The Steroid Era is now cemented in baseball lore alongside the Dead Ball Era. The Dead Ball Era, notorious for a lack of offense, began in 1900 and ended in 1919 when the White Sox threw the World Series and Major League Baseball made a number of changes that favored offense. Baseball historians will inevitably compare famous Dead Ball stars like Joe Jackson and famous Steroid Era players like Barry Bonds not only to eachother but to the stars of the future. This is what baseball people do.
It’s important for baseball fans to best be able to understand when performance-enhancing drugs began to affect the game to a point where players were being overvalued. According to ESPN’s Dan Patrick, “More than any other sport, baseball is numbers-driven. Fans relish numbers, and if they’re tainted, there’s a sense of consumer fraud.” Fans who followed the game in the 1990s will take the era with a proportionate grain of salt. But for generations to come, any analysis of the Steroid Era will help them better understand everyone’s place in the game.
The initial reaction is to presume the Steroid Era began in 1988, when Jose Canseco used steroids to become the game’s first player to hit 40 home runs and steal 40 bases en route to the Most Valuable Player Award. This was such a noteworthy event, and since Canseco has become the poster boy for steroids (apologies to Bonds, Giambi and McGwire), it will be easiest to look back at that year as the beginning of the era. It’s hard to argue that Canseco in and of himelf is enough to warrant marking the beginning of a tainted era, but from a historical/statistical standpoint it isn’t accurate. Sure drugs were affecting the game at that point but even Canseco admits not many players were using at that time. I imagine drug use prior to 1992 was on par with what it will be in the future. There was no testing then, but the drugs were less sophisticated, there were fewer of them, and there were fewer experts to advise athletes on how to take them; this may be similar to a decent testing program and the widely available drugs of today. This is not to say we shouldn’t investigate this time, but to group 1985-1991 into the Steroid Era wouldn’t suit historians. For these reasons and a more detailed analysis below, this article is suggesting that the Steroid Era began in 1992 and ended (hopefully/presumably) in 2006. This is how it would look.

Written problem.
Decide whether each statement below agrees with the passage on the Steroid Era. Answer yes or no for each, and quote the words from the passage that settle it.
1. The Dead Ball Era began in 1900.
2. Canseco says that many players were using steroids at the time of his 1988 season.
3. The article proposes 1988 as the start of the Steroid Era.

Record excerpts.
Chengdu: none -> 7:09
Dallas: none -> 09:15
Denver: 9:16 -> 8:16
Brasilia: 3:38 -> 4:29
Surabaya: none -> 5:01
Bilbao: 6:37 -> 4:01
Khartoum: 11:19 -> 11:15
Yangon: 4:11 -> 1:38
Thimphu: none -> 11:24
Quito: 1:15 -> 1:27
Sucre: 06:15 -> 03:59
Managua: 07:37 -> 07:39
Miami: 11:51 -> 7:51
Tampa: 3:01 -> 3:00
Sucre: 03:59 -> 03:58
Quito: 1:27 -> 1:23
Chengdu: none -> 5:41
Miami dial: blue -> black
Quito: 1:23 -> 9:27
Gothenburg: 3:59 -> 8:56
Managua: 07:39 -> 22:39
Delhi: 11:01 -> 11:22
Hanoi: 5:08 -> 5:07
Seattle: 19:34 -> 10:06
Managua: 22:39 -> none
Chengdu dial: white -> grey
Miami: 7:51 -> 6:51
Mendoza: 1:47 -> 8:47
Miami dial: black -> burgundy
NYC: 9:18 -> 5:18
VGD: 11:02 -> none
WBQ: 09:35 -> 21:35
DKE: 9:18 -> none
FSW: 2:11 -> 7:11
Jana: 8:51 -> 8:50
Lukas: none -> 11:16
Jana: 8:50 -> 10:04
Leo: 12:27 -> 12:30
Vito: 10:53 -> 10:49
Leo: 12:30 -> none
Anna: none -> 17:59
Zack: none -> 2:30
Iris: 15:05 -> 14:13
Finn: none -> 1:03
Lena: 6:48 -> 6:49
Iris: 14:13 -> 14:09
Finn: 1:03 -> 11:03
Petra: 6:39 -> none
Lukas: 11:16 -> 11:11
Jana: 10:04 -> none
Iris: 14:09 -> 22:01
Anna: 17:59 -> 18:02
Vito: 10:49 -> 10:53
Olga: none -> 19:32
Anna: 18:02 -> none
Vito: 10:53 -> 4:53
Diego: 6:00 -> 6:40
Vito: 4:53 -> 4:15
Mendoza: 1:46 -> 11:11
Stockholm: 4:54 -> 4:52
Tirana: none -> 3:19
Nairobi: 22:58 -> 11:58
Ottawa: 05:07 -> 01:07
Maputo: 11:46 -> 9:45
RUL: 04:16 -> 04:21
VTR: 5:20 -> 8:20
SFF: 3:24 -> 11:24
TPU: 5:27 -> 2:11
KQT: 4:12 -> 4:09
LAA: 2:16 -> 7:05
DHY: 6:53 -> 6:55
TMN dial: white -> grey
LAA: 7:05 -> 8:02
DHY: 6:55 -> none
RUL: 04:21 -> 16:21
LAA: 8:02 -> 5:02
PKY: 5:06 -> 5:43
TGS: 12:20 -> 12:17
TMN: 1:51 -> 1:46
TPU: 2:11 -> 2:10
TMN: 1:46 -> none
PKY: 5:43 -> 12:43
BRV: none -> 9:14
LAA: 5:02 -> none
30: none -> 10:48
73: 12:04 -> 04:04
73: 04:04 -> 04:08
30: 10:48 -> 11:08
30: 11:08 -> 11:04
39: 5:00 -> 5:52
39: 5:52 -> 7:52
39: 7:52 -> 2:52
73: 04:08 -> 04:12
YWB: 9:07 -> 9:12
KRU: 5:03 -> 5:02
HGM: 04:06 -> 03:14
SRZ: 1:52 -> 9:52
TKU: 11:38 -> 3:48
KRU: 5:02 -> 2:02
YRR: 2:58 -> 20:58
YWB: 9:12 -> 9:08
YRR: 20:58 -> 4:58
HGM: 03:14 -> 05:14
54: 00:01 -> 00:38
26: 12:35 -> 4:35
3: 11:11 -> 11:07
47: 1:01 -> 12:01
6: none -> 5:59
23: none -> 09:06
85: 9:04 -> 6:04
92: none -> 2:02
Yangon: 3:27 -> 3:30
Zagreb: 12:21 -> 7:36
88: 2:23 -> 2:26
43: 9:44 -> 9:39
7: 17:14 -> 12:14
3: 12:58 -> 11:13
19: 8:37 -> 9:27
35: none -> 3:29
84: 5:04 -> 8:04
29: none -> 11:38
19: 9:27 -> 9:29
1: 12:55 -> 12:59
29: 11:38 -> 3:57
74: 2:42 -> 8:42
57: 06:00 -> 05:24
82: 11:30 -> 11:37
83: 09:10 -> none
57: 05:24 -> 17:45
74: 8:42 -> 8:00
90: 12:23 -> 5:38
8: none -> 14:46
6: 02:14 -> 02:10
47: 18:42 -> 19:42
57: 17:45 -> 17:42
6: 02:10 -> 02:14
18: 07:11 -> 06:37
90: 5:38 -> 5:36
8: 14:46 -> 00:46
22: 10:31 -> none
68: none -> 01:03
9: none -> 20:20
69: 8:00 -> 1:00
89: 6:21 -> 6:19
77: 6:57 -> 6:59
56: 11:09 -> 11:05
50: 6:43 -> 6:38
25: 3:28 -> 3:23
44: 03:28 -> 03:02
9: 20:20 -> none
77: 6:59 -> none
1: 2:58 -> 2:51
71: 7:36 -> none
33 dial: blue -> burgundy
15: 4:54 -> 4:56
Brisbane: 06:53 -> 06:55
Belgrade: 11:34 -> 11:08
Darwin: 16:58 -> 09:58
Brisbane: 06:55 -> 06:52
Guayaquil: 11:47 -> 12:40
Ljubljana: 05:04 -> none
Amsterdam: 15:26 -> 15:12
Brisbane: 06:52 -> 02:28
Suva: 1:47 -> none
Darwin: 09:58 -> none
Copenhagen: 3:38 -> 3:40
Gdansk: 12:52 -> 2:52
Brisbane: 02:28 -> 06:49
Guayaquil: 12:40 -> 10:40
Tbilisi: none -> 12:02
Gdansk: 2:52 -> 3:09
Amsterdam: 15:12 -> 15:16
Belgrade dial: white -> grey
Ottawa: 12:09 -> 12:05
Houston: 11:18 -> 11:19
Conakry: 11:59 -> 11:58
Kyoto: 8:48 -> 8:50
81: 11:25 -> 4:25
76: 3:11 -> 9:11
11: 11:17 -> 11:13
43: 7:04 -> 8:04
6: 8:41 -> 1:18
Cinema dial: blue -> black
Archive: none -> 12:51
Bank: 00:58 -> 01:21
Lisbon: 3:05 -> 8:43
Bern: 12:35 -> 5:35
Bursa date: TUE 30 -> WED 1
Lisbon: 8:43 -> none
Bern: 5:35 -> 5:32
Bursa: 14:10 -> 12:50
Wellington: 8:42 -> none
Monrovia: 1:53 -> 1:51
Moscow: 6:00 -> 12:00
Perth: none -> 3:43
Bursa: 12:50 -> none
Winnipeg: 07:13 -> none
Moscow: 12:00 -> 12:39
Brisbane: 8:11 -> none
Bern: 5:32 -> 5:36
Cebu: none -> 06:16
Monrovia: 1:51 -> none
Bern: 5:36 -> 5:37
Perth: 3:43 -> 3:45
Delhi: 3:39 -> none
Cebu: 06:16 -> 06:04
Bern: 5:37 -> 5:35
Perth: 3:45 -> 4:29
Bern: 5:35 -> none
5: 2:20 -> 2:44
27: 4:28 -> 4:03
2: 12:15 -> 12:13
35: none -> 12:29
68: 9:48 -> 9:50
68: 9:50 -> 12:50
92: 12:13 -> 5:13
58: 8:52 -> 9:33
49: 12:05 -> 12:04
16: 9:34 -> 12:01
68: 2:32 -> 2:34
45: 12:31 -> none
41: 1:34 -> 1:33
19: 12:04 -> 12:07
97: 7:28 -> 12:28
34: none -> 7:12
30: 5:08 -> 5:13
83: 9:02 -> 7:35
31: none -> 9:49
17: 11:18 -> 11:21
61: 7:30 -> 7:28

Problem solution.
1. Yes: "began in 1900 and ended in 1919"
2. No: "even Canseco admits not many players were using at that time"
3. No: "this article is suggesting that the Steroid Era began in 1992"